The final-year buyers were the same buyers as every other year: small contractors, nurseries, electrical and plumbing operators, facilities maintenance departments, commercial operators who needed crew capacity and cargo capacity in one vehicle.

A few buyers in 1979 understood that it was the last year and bought accordingly. Some commercial operators bought more than one, anticipating that replacement would be difficult. These were not collectors in the modern sense — they were businesspeople who'd done the math on the vehicle's utility and wanted to extend their relationship with it.

US imports of the Doka were limited throughout the T2's run. American buyers who specifically wanted one often went through specialty importers or European delivery programs. The rarity in the American market has made 1979 Dokas particularly sought after by US collectors today.

Buying Today

The 1979 Double Cab Pickup is among the most collectible Bus variants, and the final-year premium is real. Clean, complete, driving examples with original bed hardware trade at $45,000 to $75,000. Fully restored, documented 1979 Dokas have sold above $100,000 at auction.

Rust is the defining concern. The cargo bed floor, the bed-to-cab transition, the lower cab corners, the rocker panels, the structural members under the bed — all are vulnerable. A Doka that has been worked hard will show it in these areas.
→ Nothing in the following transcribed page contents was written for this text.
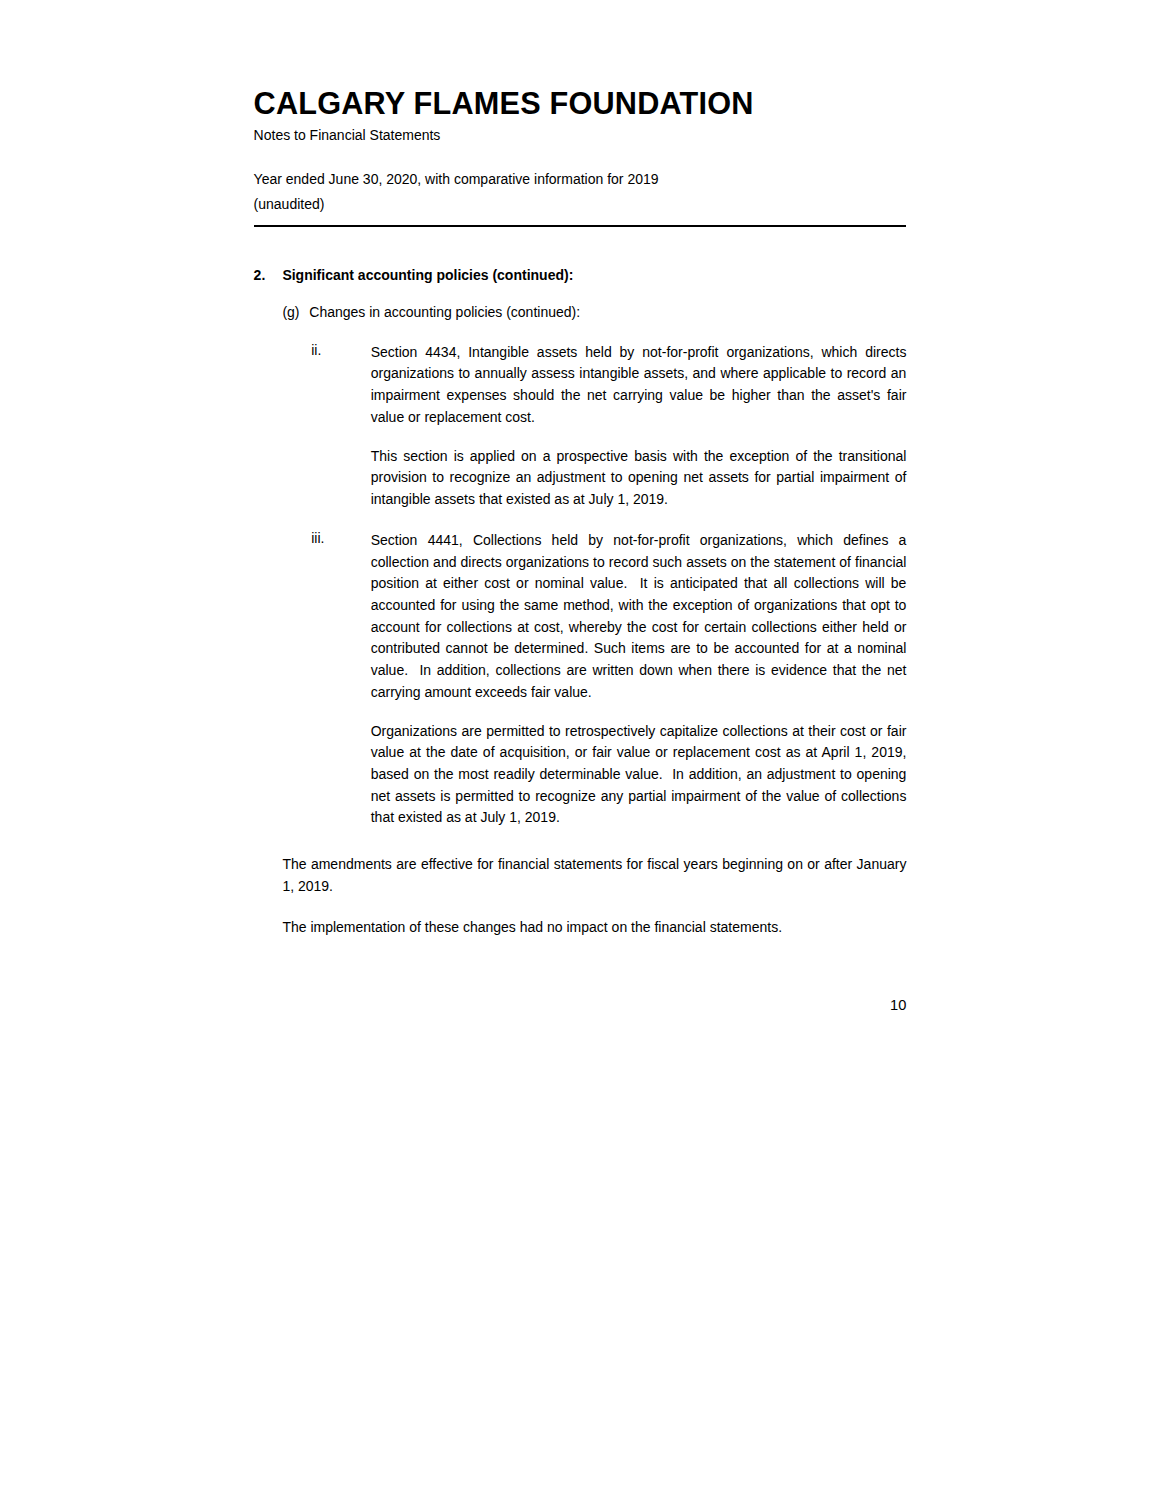CALGARY FLAMES FOUNDATION
Notes to Financial Statements
Year ended June 30, 2020, with comparative information for 2019
(unaudited)
2. Significant accounting policies (continued):
(g) Changes in accounting policies (continued):
ii.
Section 4434, Intangible assets held by not-for-profit organizations, which directs organizations to annually assess intangible assets, and where applicable to record an impairment expenses should the net carrying value be higher than the asset's fair value or replacement cost.
This section is applied on a prospective basis with the exception of the transitional provision to recognize an adjustment to opening net assets for partial impairment of intangible assets that existed as at July 1, 2019.
iii.
Section 4441, Collections held by not-for-profit organizations, which defines a collection and directs organizations to record such assets on the statement of financial position at either cost or nominal value. It is anticipated that all collections will be accounted for using the same method, with the exception of organizations that opt to account for collections at cost, whereby the cost for certain collections either held or contributed cannot be determined. Such items are to be accounted for at a nominal value. In addition, collections are written down when there is evidence that the net carrying amount exceeds fair value.
Organizations are permitted to retrospectively capitalize collections at their cost or fair value at the date of acquisition, or fair value or replacement cost as at April 1, 2019, based on the most readily determinable value. In addition, an adjustment to opening net assets is permitted to recognize any partial impairment of the value of collections that existed as at July 1, 2019.
The amendments are effective for financial statements for fiscal years beginning on or after January 1, 2019.
The implementation of these changes had no impact on the financial statements.
10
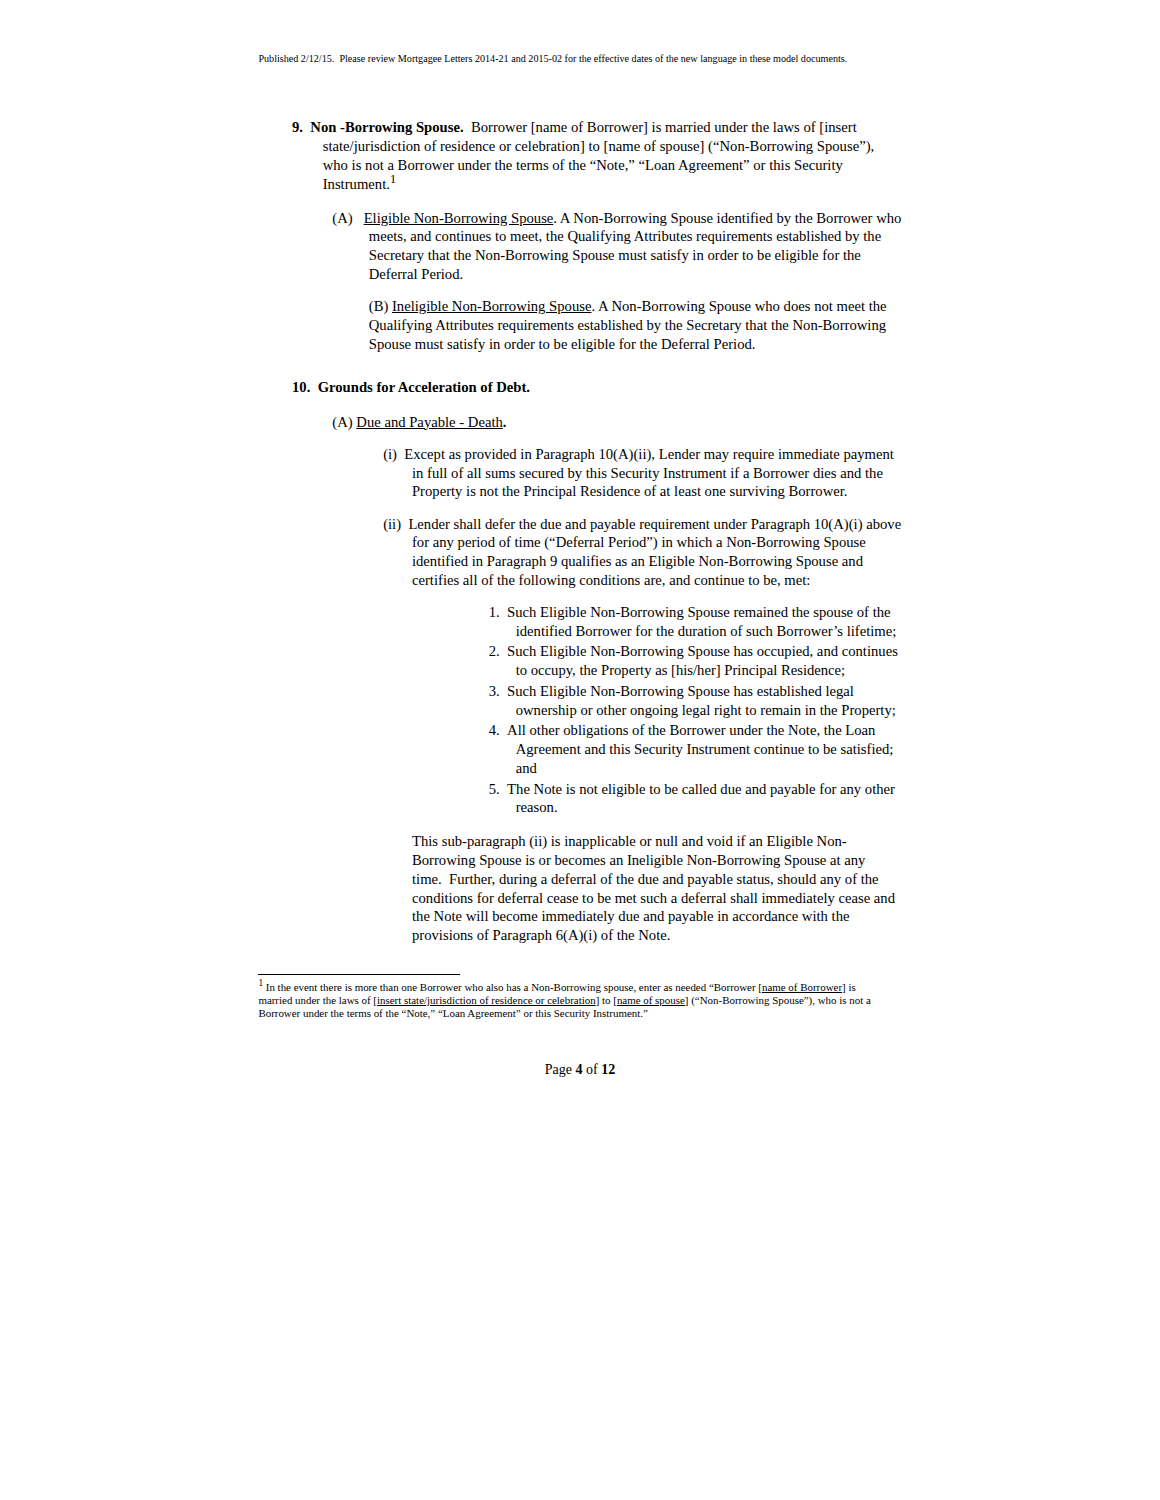Published 2/12/15. Please review Mortgagee Letters 2014-21 and 2015-02 for the effective dates of the new language in these model documents.
9. Non -Borrowing Spouse. Borrower [name of Borrower] is married under the laws of [insert state/jurisdiction of residence or celebration] to [name of spouse] (“Non-Borrowing Spouse”), who is not a Borrower under the terms of the “Note,” “Loan Agreement” or this Security Instrument.1
(A) Eligible Non-Borrowing Spouse. A Non-Borrowing Spouse identified by the Borrower who meets, and continues to meet, the Qualifying Attributes requirements established by the Secretary that the Non-Borrowing Spouse must satisfy in order to be eligible for the Deferral Period.
(B) Ineligible Non-Borrowing Spouse. A Non-Borrowing Spouse who does not meet the Qualifying Attributes requirements established by the Secretary that the Non-Borrowing Spouse must satisfy in order to be eligible for the Deferral Period.
10. Grounds for Acceleration of Debt.
(A) Due and Payable - Death.
(i) Except as provided in Paragraph 10(A)(ii), Lender may require immediate payment in full of all sums secured by this Security Instrument if a Borrower dies and the Property is not the Principal Residence of at least one surviving Borrower.
(ii) Lender shall defer the due and payable requirement under Paragraph 10(A)(i) above for any period of time (“Deferral Period”) in which a Non-Borrowing Spouse identified in Paragraph 9 qualifies as an Eligible Non-Borrowing Spouse and certifies all of the following conditions are, and continue to be, met:
1. Such Eligible Non-Borrowing Spouse remained the spouse of the identified Borrower for the duration of such Borrower’s lifetime;
2. Such Eligible Non-Borrowing Spouse has occupied, and continues to occupy, the Property as [his/her] Principal Residence;
3. Such Eligible Non-Borrowing Spouse has established legal ownership or other ongoing legal right to remain in the Property;
4. All other obligations of the Borrower under the Note, the Loan Agreement and this Security Instrument continue to be satisfied; and
5. The Note is not eligible to be called due and payable for any other reason.
This sub-paragraph (ii) is inapplicable or null and void if an Eligible Non-Borrowing Spouse is or becomes an Ineligible Non-Borrowing Spouse at any time. Further, during a deferral of the due and payable status, should any of the conditions for deferral cease to be met such a deferral shall immediately cease and the Note will become immediately due and payable in accordance with the provisions of Paragraph 6(A)(i) of the Note.
1 In the event there is more than one Borrower who also has a Non-Borrowing spouse, enter as needed “Borrower [name of Borrower] is married under the laws of [insert state/jurisdiction of residence or celebration] to [name of spouse] (“Non-Borrowing Spouse”), who is not a Borrower under the terms of the “Note,” “Loan Agreement” or this Security Instrument.”
Page 4 of 12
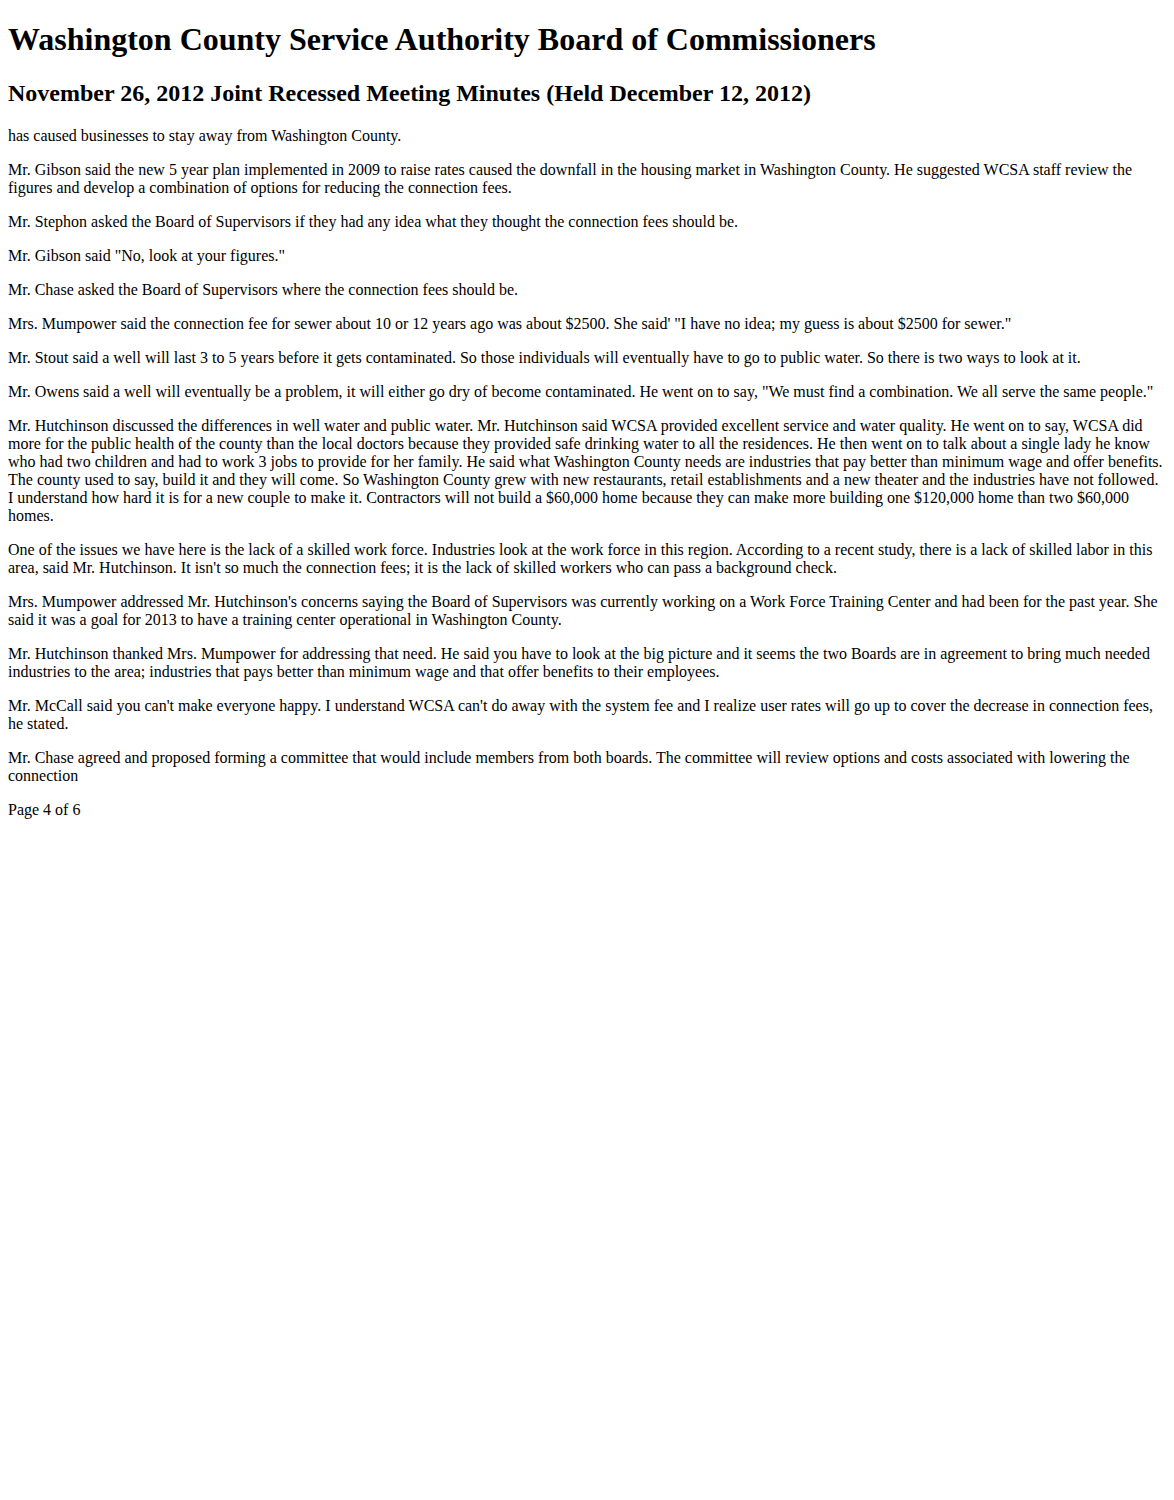Washington County Service Authority Board of Commissioners
November 26, 2012 Joint Recessed Meeting Minutes (Held December 12, 2012)
has caused businesses to stay away from Washington County.
Mr. Gibson said the new 5 year plan implemented in 2009 to raise rates caused the downfall in the housing market in Washington County. He suggested WCSA staff review the figures and develop a combination of options for reducing the connection fees.
Mr. Stephon asked the Board of Supervisors if they had any idea what they thought the connection fees should be.
Mr. Gibson said "No, look at your figures."
Mr. Chase asked the Board of Supervisors where the connection fees should be.
Mrs. Mumpower said the connection fee for sewer about 10 or 12 years ago was about $2500. She said' "I have no idea; my guess is about $2500 for sewer."
Mr. Stout said a well will last 3 to 5 years before it gets contaminated. So those individuals will eventually have to go to public water. So there is two ways to look at it.
Mr. Owens said a well will eventually be a problem, it will either go dry of become contaminated. He went on to say, "We must find a combination. We all serve the same people."
Mr. Hutchinson discussed the differences in well water and public water. Mr. Hutchinson said WCSA provided excellent service and water quality. He went on to say, WCSA did more for the public health of the county than the local doctors because they provided safe drinking water to all the residences. He then went on to talk about a single lady he know who had two children and had to work 3 jobs to provide for her family. He said what Washington County needs are industries that pay better than minimum wage and offer benefits. The county used to say, build it and they will come. So Washington County grew with new restaurants, retail establishments and a new theater and the industries have not followed. I understand how hard it is for a new couple to make it. Contractors will not build a $60,000 home because they can make more building one $120,000 home than two $60,000 homes.
One of the issues we have here is the lack of a skilled work force. Industries look at the work force in this region. According to a recent study, there is a lack of skilled labor in this area, said Mr. Hutchinson. It isn't so much the connection fees; it is the lack of skilled workers who can pass a background check.
Mrs. Mumpower addressed Mr. Hutchinson's concerns saying the Board of Supervisors was currently working on a Work Force Training Center and had been for the past year. She said it was a goal for 2013 to have a training center operational in Washington County.
Mr. Hutchinson thanked Mrs. Mumpower for addressing that need. He said you have to look at the big picture and it seems the two Boards are in agreement to bring much needed industries to the area; industries that pays better than minimum wage and that offer benefits to their employees.
Mr. McCall said you can't make everyone happy. I understand WCSA can't do away with the system fee and I realize user rates will go up to cover the decrease in connection fees, he stated.
Mr. Chase agreed and proposed forming a committee that would include members from both boards. The committee will review options and costs associated with lowering the connection
Page 4 of 6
Budget for significant metalwork on any project-grade example.

The 1979 is the final year — a fact that matters to the market and should be documented through VIN verification and, where possible, original production certificates. The T3 Vanagon that replaced it is a capable vehicle but a completely different machine. There is no substitute for the Doka's specific combination of crew capacity, cargo utility, and forward-control packaging. Buy the best one you can find.

The Verdict

The 1979 Double Cab Pickup was the end of something that had started when Harry Truman was president and the Korean War was a year old. Twenty-nine years of continuous production. Not one of those years spent being anything other than completely itself: a forward-control crew-cab pickup that hauled people and cargo in a package that no one has managed to replicate since.

Three Mile Island happened. The hostages went to Tehran. Disco gave way to what came next. The Doka kept working until July, when the last one rolled off the Hanover line and the T3 Vanagon took its place.

History doesn't pause for transitions. But some transitions are worth marking. The 1979 Doka was the last of a line worth mourning — not with sentiment, but with the honest recognition that something genuinely useful had been built for three decades and would not come again.